In these records, how many lines contain "ciudad"? Please reply with the number only.
- - - - -
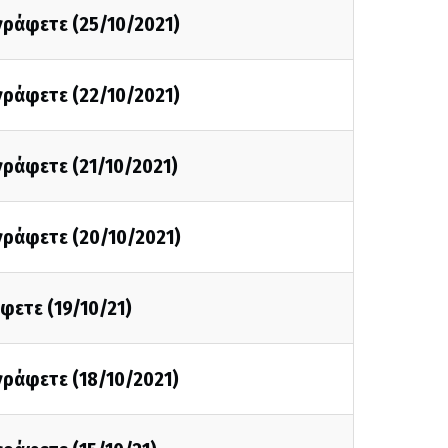
 γράφετε (25/10/2021)
 γράφετε (22/10/2021)
 γράφετε (21/10/2021)
 γράφετε (20/10/2021)
άφετε (19/10/21)
 γράφετε (18/10/2021)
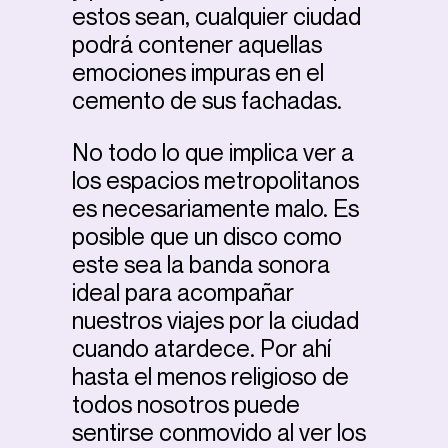
estos sean, cualquier ciudad
podrá contener aquellas
emociones impuras en el
cemento de sus fachadas.
No todo lo que implica ver a
los espacios metropolitanos
es necesariamente malo. Es
posible que un disco como
este sea la banda sonora
ideal para acompañar
nuestros viajes por la ciudad
cuando atardece. Por ahí
hasta el menos religioso de
todos nosotros puede
sentirse conmovido al ver los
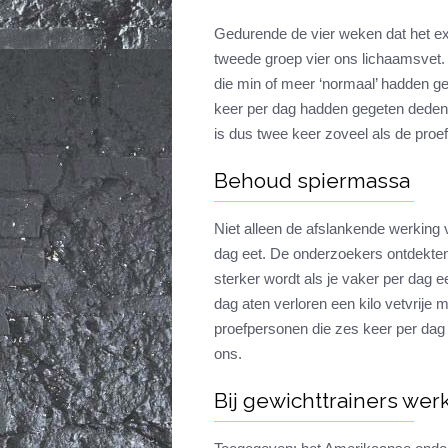
Gedurende de vier weken dat het ex
tweede groep vier ons lichaamsvet.
die min of meer ‘normaal’ hadden ge
keer per dag hadden gegeten deden h
is dus twee keer zoveel als de proe
Behoud spiermassa
Niet alleen de afslankende werking v
dag eet. De onderzoekers ontdekten
sterker wordt als je vaker per dag e
dag aten verloren een kilo vetvrije
proefpersonen die zes keer per dag 
ons.
Bij gewichttrainers werk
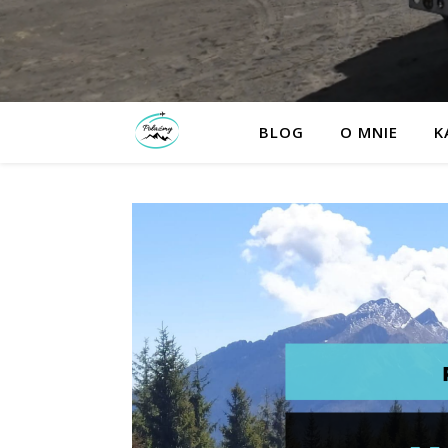
BLOG
O MNIE
K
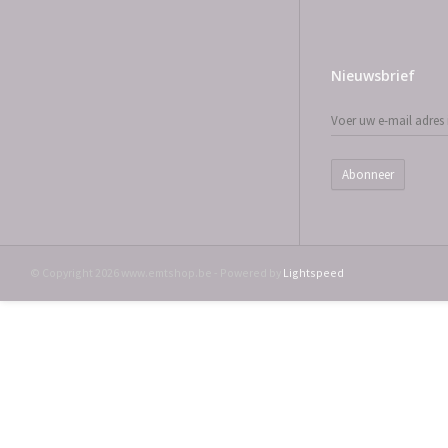
Nieuwsbrief
Abonneer
© Copyright 2026 www.emtshop.be - Powered by
Lightspeed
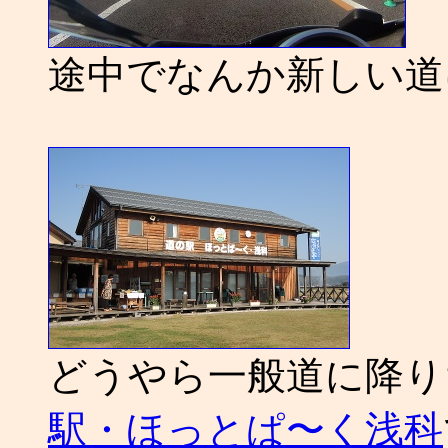
途中でなんか新しい道
どうやら一般道に降り
駅・ほっとぱ〜く浅科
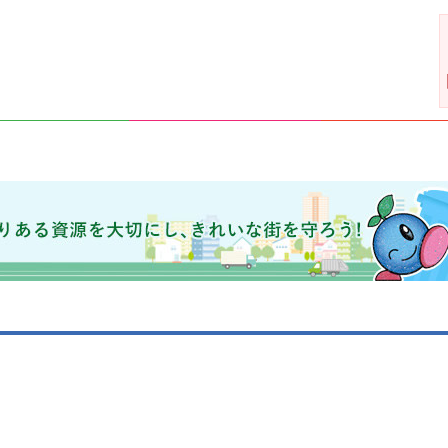
きれいな街を守ろう！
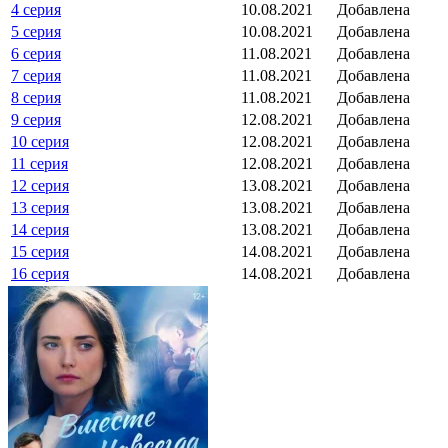
4 серия
10.08.2021
Добавлена
5 серия
10.08.2021
Добавлена
6 серия
11.08.2021
Добавлена
7 серия
11.08.2021
Добавлена
8 серия
11.08.2021
Добавлена
9 серия
12.08.2021
Добавлена
10 серия
12.08.2021
Добавлена
11 серия
12.08.2021
Добавлена
12 серия
13.08.2021
Добавлена
13 серия
13.08.2021
Добавлена
14 серия
13.08.2021
Добавлена
15 серия
14.08.2021
Добавлена
16 серия
14.08.2021
Добавлена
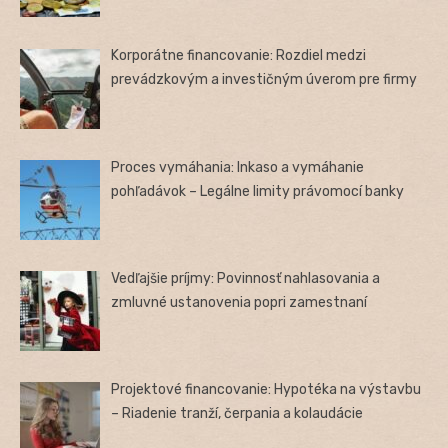
Korporátne financovanie: Rozdiel medzi
prevádzkovým a investičným úverom pre firmy
Proces vymáhania: Inkaso a vymáhanie
pohľadávok – Legálne limity právomocí banky
Vedľajšie príjmy: Povinnosť nahlasovania a
zmluvné ustanovenia popri zamestnaní
Projektové financovanie: Hypotéka na výstavbu
– Riadenie tranží, čerpania a kolaudácie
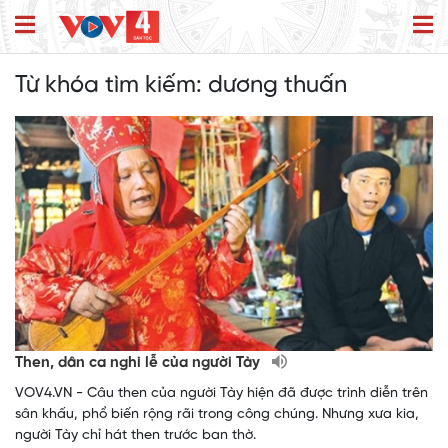
Từ khóa tìm kiếm:
dương thuấn
Then, dân ca nghi lễ của người Tày
​VOV4.VN - Câu then của người Tày hiện đã được trình diễn trên
sân khấu, phổ biến rộng rãi trong công chúng. Nhưng xưa kia,
người Tày chỉ hát then trước ban thờ.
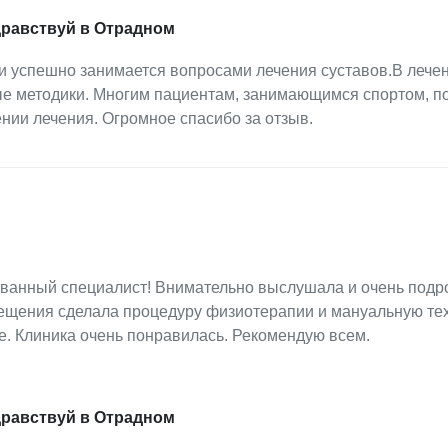
дравствуй в Отрадном
и успешно занимается вопросами лечения суставов.В лече
е методики. Многим пациентам, занимающимся спортом, п
ии лечения. Огромное спасибо за отзыв.
ванный специалист! Внимательно выслушала и очень подр
сещения сделала процедуру физиотерапии и мануальную тех
ие. Клиника очень понравилась. Рекомендую всем.
дравствуй в Отрадном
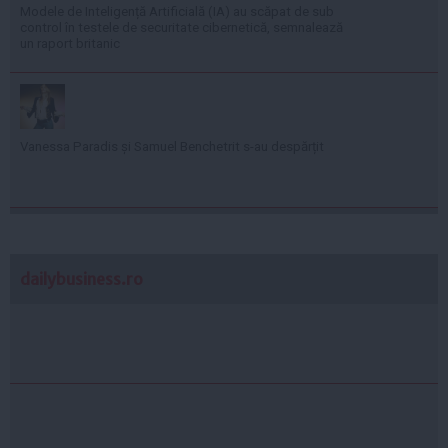
Modele de Inteligență Artificială (IA) au scăpat de sub
control în testele de securitate cibernetică, semnalează
un raport britanic
Vanessa Paradis și Samuel Benchetrit s-au despărțit
dailybusiness.ro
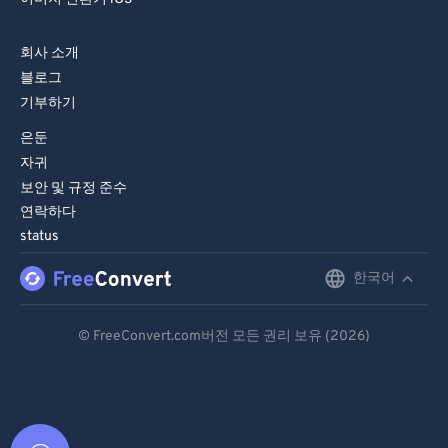
회사 소개
블로그
기부하기
은둔
자귀
보안 및 규정 준수
연락하다
status
한국어
English
Deutsch
© FreeConvert.com버전 모든 권리 보유 (2026)
Español
Français
Português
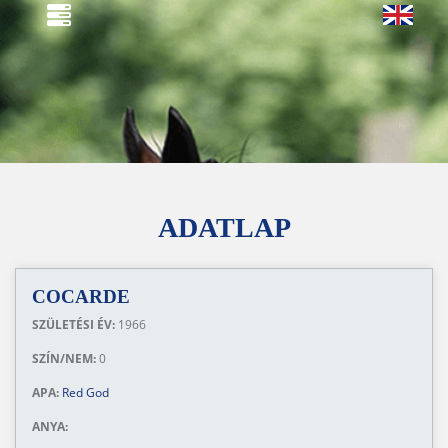
ADATLAP
COCARDE
SZÜLETÉSI ÉV:
1966
SZÍN/NEM:
0
APA:
Red God
ANYA:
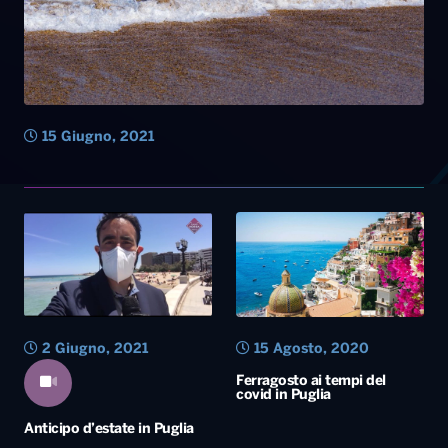
2 Giugno, 2021
15 Agosto, 2020
Ferragosto ai tempi del
covid in Puglia
Anticipo d’estate in Puglia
- - - - -
TASK SOLUTION. 2